The law, signed May 30 by President Donald Trump — who had long-advocated for the legislation's enactment — permits Americans to bypass the FDA's compassionate-use process, also known as expanded access, for seeking experimental drugs.

While the FDA plans to further strengthen its expanded-access program, Gottlieb said the "message is clear: Patients and families facing terminal illness want to be able to access promising drugs when they've exhausted available options."

He said there was "clearly a consensus among American families that patients want these options."

But Gottlieb provided no evidence for his consensus claim.

The FDA did not respond to questions from S&P Global Market Intelligence about the data on which the commissioner relied.

Alison Bateman-House, an assistant professor in the Division of Medical Ethics at New York University Langone Medical Center, said that while there has been anecdotal support for the ability of patients with no other options to try experimental medicines, she told S&P Global Market Intelligence in a tweeted response that "there's certainly no consensus over the mechanism by which such drugs" ought to be obtained.

"There is no consensus on right to try," Bateman-House added.

She noted that about 100 patient groups actively opposed the legislation, calling it dangerous.

The right-to-try bill was also opposed by some consumer protection organizations and "lots of bioethicists," Bateman-House said.

Steven Joffe, a pediatric oncologist and professor of medical ethics and health policy and pediatrics at the University of Pennsylvania, said he was not aware of any consensus data supporting the right-to-try legislation.

"I'm sure, if polled, majority would support some form of access.
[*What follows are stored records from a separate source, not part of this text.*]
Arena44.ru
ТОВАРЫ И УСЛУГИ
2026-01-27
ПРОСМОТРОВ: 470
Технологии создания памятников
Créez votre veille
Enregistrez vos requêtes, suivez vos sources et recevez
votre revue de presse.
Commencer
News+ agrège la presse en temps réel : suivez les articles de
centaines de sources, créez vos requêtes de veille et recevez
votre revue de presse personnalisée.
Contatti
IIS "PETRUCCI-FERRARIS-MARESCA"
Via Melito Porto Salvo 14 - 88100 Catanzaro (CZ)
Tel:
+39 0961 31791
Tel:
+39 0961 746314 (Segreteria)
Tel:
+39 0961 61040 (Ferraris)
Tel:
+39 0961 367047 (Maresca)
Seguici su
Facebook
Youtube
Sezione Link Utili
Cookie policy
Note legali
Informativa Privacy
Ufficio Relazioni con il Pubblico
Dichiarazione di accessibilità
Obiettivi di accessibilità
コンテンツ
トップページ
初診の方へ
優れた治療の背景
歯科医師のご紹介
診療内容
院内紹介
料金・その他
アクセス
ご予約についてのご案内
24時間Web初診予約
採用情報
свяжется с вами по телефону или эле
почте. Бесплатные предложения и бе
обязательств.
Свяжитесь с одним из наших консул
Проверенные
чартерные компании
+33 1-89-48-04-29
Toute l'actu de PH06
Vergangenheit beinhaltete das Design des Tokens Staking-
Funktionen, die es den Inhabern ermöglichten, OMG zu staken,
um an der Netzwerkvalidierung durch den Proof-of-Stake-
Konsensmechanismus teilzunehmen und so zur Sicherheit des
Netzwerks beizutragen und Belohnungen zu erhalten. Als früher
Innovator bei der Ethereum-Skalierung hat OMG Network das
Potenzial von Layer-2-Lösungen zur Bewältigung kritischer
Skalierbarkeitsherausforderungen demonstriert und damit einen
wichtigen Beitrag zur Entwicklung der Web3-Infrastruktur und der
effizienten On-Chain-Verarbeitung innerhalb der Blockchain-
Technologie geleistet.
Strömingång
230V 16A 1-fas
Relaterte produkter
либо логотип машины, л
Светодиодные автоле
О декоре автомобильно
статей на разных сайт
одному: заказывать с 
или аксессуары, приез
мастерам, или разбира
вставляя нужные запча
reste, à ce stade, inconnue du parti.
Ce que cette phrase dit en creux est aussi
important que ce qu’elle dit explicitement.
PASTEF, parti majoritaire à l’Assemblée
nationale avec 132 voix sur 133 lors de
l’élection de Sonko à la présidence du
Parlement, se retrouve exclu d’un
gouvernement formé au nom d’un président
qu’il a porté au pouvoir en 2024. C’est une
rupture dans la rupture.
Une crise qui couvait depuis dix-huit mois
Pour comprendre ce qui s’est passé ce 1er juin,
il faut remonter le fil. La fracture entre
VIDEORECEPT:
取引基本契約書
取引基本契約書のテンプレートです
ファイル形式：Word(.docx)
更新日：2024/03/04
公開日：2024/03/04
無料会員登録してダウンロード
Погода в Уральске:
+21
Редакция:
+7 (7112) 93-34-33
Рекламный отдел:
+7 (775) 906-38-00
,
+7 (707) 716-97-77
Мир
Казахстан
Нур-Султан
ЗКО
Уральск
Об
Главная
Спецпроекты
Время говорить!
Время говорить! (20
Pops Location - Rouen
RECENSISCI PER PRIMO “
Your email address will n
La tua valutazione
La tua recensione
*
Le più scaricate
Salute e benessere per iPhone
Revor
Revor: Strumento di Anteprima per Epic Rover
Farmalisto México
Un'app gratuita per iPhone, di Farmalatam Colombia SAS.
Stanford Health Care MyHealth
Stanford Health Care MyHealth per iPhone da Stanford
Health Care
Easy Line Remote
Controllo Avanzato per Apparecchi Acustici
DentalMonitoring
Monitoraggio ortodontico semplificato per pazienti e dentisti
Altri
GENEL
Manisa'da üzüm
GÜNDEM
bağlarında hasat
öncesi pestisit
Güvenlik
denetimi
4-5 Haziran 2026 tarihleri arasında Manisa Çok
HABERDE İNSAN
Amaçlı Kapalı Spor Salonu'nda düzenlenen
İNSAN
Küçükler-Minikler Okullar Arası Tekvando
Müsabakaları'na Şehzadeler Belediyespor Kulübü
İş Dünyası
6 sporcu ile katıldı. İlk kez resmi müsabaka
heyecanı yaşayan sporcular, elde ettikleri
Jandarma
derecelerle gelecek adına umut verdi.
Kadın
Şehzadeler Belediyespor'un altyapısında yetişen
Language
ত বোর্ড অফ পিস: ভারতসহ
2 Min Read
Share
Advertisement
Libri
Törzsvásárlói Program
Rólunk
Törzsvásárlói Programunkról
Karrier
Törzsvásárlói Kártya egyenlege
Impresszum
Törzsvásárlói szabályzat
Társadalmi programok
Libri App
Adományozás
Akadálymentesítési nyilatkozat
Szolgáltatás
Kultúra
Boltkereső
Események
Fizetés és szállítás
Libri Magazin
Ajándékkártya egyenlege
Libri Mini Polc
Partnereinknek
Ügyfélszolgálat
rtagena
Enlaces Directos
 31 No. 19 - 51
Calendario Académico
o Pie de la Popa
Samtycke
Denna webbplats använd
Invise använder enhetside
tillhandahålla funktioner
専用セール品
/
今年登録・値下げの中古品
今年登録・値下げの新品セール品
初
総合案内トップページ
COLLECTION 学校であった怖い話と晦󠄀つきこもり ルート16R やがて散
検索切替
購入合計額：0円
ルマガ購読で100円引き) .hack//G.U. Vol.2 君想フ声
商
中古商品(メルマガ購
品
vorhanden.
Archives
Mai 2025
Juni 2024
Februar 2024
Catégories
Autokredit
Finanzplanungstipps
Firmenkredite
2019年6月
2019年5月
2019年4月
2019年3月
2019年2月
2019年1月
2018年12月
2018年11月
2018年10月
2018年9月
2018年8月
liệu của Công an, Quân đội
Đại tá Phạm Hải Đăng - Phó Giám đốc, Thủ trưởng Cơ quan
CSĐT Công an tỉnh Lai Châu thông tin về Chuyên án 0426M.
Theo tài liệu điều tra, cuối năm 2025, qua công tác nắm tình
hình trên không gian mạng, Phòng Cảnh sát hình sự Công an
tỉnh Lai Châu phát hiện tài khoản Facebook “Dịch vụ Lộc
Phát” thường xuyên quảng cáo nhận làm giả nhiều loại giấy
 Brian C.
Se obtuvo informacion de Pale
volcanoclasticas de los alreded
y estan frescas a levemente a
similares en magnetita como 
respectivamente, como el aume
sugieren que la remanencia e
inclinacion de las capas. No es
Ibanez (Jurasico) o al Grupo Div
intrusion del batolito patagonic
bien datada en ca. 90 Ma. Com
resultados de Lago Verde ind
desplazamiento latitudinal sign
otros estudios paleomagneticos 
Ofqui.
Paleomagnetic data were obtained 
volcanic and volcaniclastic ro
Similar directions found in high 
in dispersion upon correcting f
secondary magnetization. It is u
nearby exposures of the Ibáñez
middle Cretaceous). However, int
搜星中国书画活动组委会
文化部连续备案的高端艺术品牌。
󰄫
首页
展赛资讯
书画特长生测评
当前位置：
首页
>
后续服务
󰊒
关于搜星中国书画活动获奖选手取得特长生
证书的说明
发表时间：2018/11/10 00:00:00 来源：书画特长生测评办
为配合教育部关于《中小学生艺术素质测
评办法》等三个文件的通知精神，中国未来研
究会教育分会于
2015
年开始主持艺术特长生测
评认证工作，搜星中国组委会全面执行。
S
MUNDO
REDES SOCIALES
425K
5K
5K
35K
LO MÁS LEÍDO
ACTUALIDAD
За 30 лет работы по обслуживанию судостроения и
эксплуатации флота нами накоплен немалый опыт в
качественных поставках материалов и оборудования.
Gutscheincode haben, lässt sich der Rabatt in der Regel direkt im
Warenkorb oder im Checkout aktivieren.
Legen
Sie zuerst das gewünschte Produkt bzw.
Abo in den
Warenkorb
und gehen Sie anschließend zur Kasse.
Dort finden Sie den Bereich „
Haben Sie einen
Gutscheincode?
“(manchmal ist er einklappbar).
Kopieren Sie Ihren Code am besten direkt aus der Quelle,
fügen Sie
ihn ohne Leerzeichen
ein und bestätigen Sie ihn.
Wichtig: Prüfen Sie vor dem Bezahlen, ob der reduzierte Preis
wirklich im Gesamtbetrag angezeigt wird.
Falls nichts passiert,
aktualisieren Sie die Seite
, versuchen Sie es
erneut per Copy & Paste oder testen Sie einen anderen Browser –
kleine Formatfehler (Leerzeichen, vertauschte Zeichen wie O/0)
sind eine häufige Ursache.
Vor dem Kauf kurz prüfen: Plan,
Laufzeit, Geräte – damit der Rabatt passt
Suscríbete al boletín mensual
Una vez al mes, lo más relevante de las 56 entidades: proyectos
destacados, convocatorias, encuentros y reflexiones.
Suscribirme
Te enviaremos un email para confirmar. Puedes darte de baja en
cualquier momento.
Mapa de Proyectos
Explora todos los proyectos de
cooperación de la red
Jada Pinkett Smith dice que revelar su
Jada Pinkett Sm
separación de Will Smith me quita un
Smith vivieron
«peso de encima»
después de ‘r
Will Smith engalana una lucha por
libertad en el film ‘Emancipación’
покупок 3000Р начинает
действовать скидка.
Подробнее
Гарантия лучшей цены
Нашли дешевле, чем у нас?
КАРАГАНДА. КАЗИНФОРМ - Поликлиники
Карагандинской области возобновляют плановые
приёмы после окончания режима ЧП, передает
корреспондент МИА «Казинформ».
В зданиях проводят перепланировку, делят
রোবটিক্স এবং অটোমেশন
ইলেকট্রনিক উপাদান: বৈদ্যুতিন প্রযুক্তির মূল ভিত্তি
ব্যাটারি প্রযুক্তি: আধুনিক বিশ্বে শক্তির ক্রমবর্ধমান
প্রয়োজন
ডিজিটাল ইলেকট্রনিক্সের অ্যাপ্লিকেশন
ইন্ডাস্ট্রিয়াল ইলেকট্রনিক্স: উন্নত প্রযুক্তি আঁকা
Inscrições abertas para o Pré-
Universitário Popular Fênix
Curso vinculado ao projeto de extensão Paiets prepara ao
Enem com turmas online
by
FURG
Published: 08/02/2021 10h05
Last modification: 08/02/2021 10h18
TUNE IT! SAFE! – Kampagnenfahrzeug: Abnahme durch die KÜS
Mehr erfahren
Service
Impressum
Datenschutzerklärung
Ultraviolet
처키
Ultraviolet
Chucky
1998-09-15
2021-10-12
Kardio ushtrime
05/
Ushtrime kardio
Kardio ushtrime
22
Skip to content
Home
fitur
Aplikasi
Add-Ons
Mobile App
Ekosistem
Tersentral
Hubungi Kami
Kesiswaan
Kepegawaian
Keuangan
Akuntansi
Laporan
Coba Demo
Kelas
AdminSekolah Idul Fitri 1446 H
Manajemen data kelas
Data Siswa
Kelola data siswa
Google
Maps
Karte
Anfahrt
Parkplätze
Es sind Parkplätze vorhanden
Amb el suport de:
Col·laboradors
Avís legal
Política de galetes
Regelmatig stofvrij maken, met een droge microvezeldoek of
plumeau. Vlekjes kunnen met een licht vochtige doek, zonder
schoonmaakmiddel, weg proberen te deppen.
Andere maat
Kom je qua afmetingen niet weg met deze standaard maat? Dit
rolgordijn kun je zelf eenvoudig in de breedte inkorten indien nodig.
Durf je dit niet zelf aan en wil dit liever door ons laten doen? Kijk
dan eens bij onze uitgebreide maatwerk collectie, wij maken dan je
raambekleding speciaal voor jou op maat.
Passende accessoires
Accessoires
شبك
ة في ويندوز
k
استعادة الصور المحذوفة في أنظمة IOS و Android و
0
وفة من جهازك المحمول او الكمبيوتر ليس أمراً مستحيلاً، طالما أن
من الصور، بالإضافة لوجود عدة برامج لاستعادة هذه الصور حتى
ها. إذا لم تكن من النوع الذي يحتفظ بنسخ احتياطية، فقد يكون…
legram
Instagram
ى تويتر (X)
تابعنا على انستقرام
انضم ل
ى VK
But polling that gets people to deal with tradeoffs and complexities of issues is devilishly hard," Joffe said in a tweeted response.

"It all depends on how you ask the question," said Holly Fernandez Lynch, an assistant professor of medical ethics and health policy at the University of Pennsylvania.

Fernandez Lynch noted that from one perspective, the question may be whether dying patients should be able to access unapproved medicines with FDA providing information on safety, but from another standpoint, the question may be whether patients should be taken advantage of by charlatans.

In a June 1 op-ed in The New York Post, Health and Human Services Secretary Alex Azar said the Right To Try Act has opened up an opportunity for patients to "try a potential cure."

But speaking on June 2 on C-Span's "Washington Journal," Joffe said he was concerned the law is a new pathway for unscrupulous companies and doctors to go around the FDA and exploit patients for financial gain.

"I actually worry that the right-to-try law is a step backwards," he said.